Scan the listing below for "method", then report every line that has it.

*Supplied records*
------------------------------------------------------------
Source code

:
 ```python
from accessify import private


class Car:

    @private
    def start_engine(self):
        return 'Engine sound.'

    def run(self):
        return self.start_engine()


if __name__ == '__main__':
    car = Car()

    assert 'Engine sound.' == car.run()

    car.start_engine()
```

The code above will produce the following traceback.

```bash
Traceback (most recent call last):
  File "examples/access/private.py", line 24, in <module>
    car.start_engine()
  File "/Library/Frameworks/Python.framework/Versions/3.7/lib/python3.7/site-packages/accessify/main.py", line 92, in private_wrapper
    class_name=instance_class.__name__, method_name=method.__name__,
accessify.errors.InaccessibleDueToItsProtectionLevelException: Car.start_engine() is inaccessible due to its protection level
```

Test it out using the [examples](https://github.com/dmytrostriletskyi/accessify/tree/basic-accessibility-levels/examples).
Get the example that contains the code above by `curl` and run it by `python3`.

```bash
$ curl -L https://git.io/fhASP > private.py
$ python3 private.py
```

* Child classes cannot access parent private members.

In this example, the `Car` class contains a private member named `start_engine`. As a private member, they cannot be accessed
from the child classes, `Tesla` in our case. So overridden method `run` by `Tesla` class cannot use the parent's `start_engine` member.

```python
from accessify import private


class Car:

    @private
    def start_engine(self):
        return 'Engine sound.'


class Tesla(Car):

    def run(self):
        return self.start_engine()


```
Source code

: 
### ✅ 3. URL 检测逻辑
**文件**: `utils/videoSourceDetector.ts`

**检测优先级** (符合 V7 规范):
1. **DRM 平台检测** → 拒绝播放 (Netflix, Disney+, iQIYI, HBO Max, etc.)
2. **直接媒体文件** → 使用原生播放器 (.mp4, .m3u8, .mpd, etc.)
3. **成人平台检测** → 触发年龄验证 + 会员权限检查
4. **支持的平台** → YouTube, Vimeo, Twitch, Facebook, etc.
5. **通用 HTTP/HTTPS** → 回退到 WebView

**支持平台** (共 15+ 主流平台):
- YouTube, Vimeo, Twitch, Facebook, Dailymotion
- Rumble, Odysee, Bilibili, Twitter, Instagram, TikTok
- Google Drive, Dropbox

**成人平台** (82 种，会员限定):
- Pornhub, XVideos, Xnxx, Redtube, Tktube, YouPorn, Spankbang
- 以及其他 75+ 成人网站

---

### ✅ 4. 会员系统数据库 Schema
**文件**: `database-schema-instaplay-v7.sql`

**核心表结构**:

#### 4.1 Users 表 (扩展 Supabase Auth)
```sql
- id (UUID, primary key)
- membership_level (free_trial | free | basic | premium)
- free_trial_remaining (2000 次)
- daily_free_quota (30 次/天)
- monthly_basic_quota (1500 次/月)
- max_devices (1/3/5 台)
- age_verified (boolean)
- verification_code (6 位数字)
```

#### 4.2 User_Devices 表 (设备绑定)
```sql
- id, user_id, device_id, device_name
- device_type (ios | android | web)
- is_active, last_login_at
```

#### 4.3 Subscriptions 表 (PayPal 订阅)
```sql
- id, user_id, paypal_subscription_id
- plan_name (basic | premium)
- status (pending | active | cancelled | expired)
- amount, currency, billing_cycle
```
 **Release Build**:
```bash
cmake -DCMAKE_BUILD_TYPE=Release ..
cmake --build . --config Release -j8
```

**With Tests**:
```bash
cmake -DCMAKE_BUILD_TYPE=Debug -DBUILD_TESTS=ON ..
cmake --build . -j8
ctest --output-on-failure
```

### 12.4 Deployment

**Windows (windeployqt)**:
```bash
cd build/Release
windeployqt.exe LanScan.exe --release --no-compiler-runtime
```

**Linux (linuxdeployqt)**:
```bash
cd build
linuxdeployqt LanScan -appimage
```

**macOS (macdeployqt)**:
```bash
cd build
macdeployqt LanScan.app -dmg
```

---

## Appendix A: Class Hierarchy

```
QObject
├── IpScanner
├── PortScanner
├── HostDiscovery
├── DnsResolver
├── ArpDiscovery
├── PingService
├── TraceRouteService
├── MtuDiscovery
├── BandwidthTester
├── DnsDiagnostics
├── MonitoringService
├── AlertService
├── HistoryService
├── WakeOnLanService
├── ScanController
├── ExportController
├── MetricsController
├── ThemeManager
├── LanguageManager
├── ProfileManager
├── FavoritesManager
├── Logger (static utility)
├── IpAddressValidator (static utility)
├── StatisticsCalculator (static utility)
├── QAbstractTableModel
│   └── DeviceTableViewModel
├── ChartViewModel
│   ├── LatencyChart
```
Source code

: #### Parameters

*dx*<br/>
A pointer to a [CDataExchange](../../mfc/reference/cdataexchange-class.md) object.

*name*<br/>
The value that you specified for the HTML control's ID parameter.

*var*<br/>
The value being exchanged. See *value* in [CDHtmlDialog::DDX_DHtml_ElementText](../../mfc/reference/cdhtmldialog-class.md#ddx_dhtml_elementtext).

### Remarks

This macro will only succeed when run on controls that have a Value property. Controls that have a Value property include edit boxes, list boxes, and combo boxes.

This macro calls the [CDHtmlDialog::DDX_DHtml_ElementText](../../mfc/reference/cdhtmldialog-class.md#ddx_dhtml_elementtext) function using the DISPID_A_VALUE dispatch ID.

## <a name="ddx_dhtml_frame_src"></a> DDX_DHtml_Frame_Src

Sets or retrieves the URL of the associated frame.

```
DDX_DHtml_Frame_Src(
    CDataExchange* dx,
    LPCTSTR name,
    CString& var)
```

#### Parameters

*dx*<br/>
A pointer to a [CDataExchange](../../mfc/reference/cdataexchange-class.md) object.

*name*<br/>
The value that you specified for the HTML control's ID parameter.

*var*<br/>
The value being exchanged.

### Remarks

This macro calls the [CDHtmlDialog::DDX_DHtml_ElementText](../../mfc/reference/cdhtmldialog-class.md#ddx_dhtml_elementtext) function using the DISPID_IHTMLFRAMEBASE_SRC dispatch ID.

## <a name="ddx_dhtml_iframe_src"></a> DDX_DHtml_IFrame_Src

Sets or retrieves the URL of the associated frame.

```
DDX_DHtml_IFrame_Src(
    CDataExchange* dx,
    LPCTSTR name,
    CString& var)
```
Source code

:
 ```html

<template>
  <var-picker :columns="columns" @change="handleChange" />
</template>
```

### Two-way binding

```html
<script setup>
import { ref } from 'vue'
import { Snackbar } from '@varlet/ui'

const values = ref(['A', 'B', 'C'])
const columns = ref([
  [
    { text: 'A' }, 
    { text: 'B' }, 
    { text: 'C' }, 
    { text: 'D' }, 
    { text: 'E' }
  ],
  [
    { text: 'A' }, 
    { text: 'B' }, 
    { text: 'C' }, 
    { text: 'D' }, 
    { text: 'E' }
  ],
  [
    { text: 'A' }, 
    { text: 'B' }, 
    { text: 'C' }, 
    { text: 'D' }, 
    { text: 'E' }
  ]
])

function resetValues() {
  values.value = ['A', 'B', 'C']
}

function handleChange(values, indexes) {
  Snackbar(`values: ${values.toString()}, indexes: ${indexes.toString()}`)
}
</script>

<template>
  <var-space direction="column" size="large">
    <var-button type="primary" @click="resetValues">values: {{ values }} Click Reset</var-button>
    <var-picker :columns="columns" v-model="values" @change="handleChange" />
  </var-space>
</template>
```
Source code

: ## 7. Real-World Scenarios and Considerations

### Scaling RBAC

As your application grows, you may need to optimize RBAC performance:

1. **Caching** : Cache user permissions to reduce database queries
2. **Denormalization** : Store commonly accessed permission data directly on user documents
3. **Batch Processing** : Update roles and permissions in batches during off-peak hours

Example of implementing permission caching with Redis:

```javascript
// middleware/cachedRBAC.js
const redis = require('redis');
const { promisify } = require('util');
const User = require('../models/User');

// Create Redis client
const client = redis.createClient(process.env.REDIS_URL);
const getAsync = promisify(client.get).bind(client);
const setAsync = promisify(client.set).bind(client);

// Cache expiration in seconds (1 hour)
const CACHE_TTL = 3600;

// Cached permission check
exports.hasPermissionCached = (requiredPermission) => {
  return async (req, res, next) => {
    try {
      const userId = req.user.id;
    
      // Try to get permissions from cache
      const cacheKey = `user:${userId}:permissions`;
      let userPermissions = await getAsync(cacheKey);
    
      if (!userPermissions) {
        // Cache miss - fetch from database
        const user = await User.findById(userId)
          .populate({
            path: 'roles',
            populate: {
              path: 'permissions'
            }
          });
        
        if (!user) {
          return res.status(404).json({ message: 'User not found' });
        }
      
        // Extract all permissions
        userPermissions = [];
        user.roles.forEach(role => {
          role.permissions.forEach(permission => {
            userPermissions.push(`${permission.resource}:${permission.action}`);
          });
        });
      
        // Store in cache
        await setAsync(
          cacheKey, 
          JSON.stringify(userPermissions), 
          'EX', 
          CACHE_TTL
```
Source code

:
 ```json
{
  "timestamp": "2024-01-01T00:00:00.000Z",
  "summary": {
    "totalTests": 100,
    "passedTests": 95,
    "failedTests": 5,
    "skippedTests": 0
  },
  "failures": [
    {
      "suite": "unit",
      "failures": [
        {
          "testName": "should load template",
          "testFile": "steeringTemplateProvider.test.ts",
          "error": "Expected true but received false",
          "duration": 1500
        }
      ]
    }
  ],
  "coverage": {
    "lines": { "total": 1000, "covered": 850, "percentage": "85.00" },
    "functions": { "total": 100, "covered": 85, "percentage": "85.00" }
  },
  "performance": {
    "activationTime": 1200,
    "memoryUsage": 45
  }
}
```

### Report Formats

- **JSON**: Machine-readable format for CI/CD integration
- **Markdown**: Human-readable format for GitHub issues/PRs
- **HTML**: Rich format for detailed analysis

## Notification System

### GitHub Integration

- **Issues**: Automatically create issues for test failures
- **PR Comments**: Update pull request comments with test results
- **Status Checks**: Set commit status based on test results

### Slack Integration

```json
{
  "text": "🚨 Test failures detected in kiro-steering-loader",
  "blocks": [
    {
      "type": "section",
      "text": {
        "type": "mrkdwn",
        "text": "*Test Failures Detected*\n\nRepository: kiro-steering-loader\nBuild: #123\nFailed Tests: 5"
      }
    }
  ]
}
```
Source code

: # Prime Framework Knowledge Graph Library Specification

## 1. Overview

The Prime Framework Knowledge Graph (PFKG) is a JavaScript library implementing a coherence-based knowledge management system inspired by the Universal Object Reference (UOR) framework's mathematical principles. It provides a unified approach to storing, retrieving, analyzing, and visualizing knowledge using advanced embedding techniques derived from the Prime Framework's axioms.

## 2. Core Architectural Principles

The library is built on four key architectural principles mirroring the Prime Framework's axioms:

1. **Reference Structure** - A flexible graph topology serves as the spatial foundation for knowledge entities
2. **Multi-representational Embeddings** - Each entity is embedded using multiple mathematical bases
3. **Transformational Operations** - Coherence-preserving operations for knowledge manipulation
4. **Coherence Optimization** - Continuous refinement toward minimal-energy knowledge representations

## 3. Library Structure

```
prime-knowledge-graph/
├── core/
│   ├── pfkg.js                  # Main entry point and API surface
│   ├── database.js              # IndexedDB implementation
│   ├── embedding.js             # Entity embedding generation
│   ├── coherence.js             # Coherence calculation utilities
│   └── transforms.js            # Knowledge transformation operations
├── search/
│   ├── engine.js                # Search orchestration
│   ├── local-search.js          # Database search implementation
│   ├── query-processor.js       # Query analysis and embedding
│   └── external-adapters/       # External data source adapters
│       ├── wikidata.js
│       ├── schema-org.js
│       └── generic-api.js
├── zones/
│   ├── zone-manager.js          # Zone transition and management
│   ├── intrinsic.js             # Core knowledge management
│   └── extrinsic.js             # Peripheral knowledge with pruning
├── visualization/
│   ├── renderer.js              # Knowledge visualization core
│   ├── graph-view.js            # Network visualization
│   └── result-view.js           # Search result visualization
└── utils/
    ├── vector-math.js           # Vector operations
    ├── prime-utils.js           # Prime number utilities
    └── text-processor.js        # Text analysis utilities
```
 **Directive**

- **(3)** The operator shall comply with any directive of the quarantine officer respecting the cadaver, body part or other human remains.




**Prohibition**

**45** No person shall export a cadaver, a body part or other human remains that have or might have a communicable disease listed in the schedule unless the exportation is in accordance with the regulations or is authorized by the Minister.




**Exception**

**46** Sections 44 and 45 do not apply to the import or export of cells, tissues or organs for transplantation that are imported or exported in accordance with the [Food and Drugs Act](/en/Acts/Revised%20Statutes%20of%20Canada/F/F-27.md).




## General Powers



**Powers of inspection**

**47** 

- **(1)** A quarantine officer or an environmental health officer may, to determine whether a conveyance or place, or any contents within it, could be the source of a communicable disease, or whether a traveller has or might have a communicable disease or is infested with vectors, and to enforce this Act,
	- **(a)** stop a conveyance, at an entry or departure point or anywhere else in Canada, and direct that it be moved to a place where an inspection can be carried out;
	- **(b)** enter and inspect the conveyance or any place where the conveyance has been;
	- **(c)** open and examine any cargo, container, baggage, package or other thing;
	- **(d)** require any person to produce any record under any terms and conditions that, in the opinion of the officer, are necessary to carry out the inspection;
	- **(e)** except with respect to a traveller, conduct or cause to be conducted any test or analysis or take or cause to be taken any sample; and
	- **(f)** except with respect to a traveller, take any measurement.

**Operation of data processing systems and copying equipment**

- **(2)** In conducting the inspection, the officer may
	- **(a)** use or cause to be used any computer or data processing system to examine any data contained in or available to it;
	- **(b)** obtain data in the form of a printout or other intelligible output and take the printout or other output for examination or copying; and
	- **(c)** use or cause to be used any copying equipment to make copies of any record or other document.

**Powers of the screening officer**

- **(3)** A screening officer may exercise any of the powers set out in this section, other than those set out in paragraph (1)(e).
------------------------------------------------------------
*Result for this task*
    class_name=instance_class.__name__, method_name=method.__name__,
from the child classes, `Tesla` in our case. So overridden method `run` by `Tesla` class cannot use the parent's `start_engine` member.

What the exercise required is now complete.